The Quest For Good Bread #1

Nach dem Entschluß, kein Geld mehr für schlechtes Brot vom Bäcker zu bezahlen und der intensiven Recherche nach einem einfachen No-Knead-Bread-Rezept haben wir am Mittwoch gleich mal einen Teig angesetzt. Leider stimmten jedoch die Mengenangaben im Rezept gar nicht: der Teig war eher eine Art Mehlsuppe, die in jedem viktorianischen Kinderheim besser aufgehoben gewesen wäre als in unserer Schüssel 🙂 Wir haben dann noch jede Menge Mehl dazugegeben, aber am kommenden Tag, nach 18 Stunden Gärzeit, war das Ganze immer noch viel zu suppig. Also ab damit in den Müll und nochmal recherchiert.

das Brot nach der ersten Runde im Ofen. Seine Farbe bekommt es erst in den letzten 15 Minuten. Und HAIL to the pot!

Nun ist ja Brotbacken eine Wissenschaft für sich und wie überall gibt es auch hier sehr unterschiedliche Ansätze, denen man folgen kann. Die einen sagen, Mehl-Typ 405 funktioniert gar nicht für Brot, während andere finden, es sei sehr wohl geeignet. Nachdem unser erster Teig mit Typ 405 ein Desaster war, kauften wir zwei Mehle der Typen 550 und 1050. Das 550er ist sog. backstarkes Mehl, das 1050er ein leichtes Vollkornmehl. Also, okay. Als Ex-Vollwertköstler kriegt man da schon so leichtes Zucken um die Augen, aber warum Vollwertbrot gerade nicht geht, habe ich ja schon erklärt: es dauert zu lange, ist zu aufwendig und ich kann es derzeit nicht leisten.

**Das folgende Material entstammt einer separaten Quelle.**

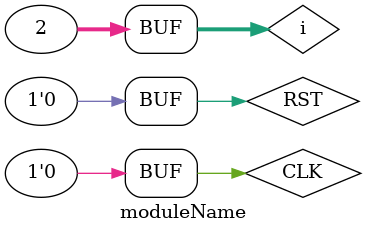
<source format=v>
module moduleName ();

reg CLK;
wire [31:0] OUT;
reg RST;
integer i;
SingleCpu SingleCpu1 (.CLK(CLK), .RST(RST), .OUT(OUT));

initial begin
    RST = 1;
    CLK = 0;
    #50;
    CLK = 1;
    #50
    RST = 0;
    CLK = 0;
    #50
    for(i=0; i<2; i=i+1) begin
        CLK = 1;
        #50
        CLK = 0;
        #50;
    end


end


// always begin
//     #6 CLK=0;
//     #4 CLK=1;
// end

    
endmodule
</source>
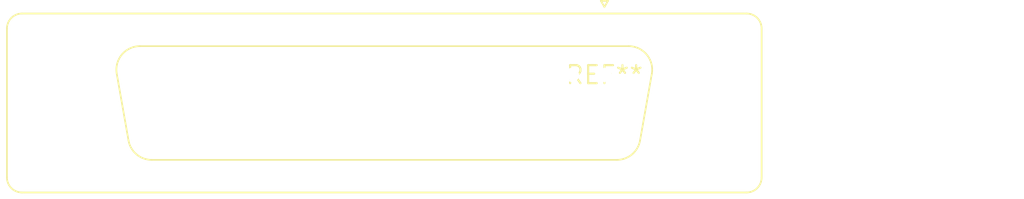
<source format=kicad_pcb>
(kicad_pcb (version 20240108) (generator pcbnew)

  (general
    (thickness 1.6)
  )

  (paper "A4")
  (layers
    (0 "F.Cu" signal)
    (31 "B.Cu" signal)
    (32 "B.Adhes" user "B.Adhesive")
    (33 "F.Adhes" user "F.Adhesive")
    (34 "B.Paste" user)
    (35 "F.Paste" user)
    (36 "B.SilkS" user "B.Silkscreen")
    (37 "F.SilkS" user "F.Silkscreen")
    (38 "B.Mask" user)
    (39 "F.Mask" user)
    (40 "Dwgs.User" user "User.Drawings")
    (41 "Cmts.User" user "User.Comments")
    (42 "Eco1.User" user "User.Eco1")
    (43 "Eco2.User" user "User.Eco2")
    (44 "Edge.Cuts" user)
    (45 "Margin" user)
    (46 "B.CrtYd" user "B.Courtyard")
    (47 "F.CrtYd" user "F.Courtyard")
    (48 "B.Fab" user)
    (49 "F.Fab" user)
    (50 "User.1" user)
    (51 "User.2" user)
    (52 "User.3" user)
    (53 "User.4" user)
    (54 "User.5" user)
    (55 "User.6" user)
    (56 "User.7" user)
    (57 "User.8" user)
    (58 "User.9" user)
  )

  (setup
    (pad_to_mask_clearance 0)
    (pcbplotparams
      (layerselection 0x00010fc_ffffffff)
      (plot_on_all_layers_selection 0x0000000_00000000)
      (disableapertmacros false)
      (usegerberextensions false)
      (usegerberattributes false)
      (usegerberadvancedattributes false)
      (creategerberjobfile false)
      (dashed_line_dash_ratio 12.000000)
      (dashed_line_gap_ratio 3.000000)
      (svgprecision 4)
      (plotframeref false)
      (viasonmask false)
      (mode 1)
      (useauxorigin false)
      (hpglpennumber 1)
      (hpglpenspeed 20)
      (hpglpendiameter 15.000000)
      (dxfpolygonmode false)
      (dxfimperialunits false)
      (dxfusepcbnewfont false)
      (psnegative false)
      (psa4output false)
      (plotreference false)
      (plotvalue false)
      (plotinvisibletext false)
      (sketchpadsonfab false)
      (subtractmaskfromsilk false)
      (outputformat 1)
      (mirror false)
      (drillshape 1)
      (scaleselection 1)
      (outputdirectory "")
    )
  )

  (net 0 "")

  (footprint "DSUB-44-HD_Female_Vertical_P2.29x1.98mm_MountingHoles" (layer "F.Cu") (at 0 0))

)

</source>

sehr ansehnliches erstes Exemplar

Dieser Teig war viel teigiger. Zwar immer noch recht feucht und schlubberig, aber er behielt seine Form zumindest ansatzweise. Nach einer 18-stündigen Teigruhe wanderte er in den vorgeheizten Pott. Der gußeiserne Topf ist übrigens absolut genial. Diese Woche haben wir schon das vegane Paprikagulasch in ihm gemacht und zum einen ist das Essen richtig schrecklich heiß gewesen und zum anderen ließ sich so ein Schmorgericht himmlisch in ihm zubereiten. Diese Anschaffung war also auf jeden Fall nicht umsonst!

Fluffig! Das Brot auch.

Das Ergebnis ist etwas, das den Namen Brot verdient. Fluffig, frisch, knusprig und lecker mit Süßem und Salzigem. Ich persönlich finde, der Teig könnte noch ein wenig mehr Salz vertragen, aber das ist natürlich Geschmackssache. Auch warm ist das Brot bekömmlich und mild, aber wir müssen mal gucken, was der Langzeit-Sodbrennen-Test ergibt, also zum Beispiel wenn man das Brot mit Tee zum Frühstück ißt oder so. Aber alles in allem bin ich schon sehr zufrieden!

Reden wir noch kurz über die Kosten. Für etwa 750 g Brot vom Bäcker ohne Körner und Schnickschnack zahlen wir hier ungefähr 3 bis 3,50 €. Ein 750 g Brot mit Körnern liegt bei etwa 4,50 €. Unser Brot wiegt 1,3 kg und hat etwa  1,40 € gekostet (genau gesagt 1,363 €). Der Preis setzt sich wie folgt zusammen:

  • 800 g Mehl (beide Mehle kosten dasselbe): 0,60 €
  • 22 g Meersalz: 0,033 €
  • 2 g Trockenhefe: 0,13 € (aufgerundet)
  • 2 kWh Strom: 0,60 €

Abgesehen vom Ändern der Salzmenge würde ich jetzt auch mal gern mit Sauerteig und Körnern experimentieren, aber das kommt so nach und nach.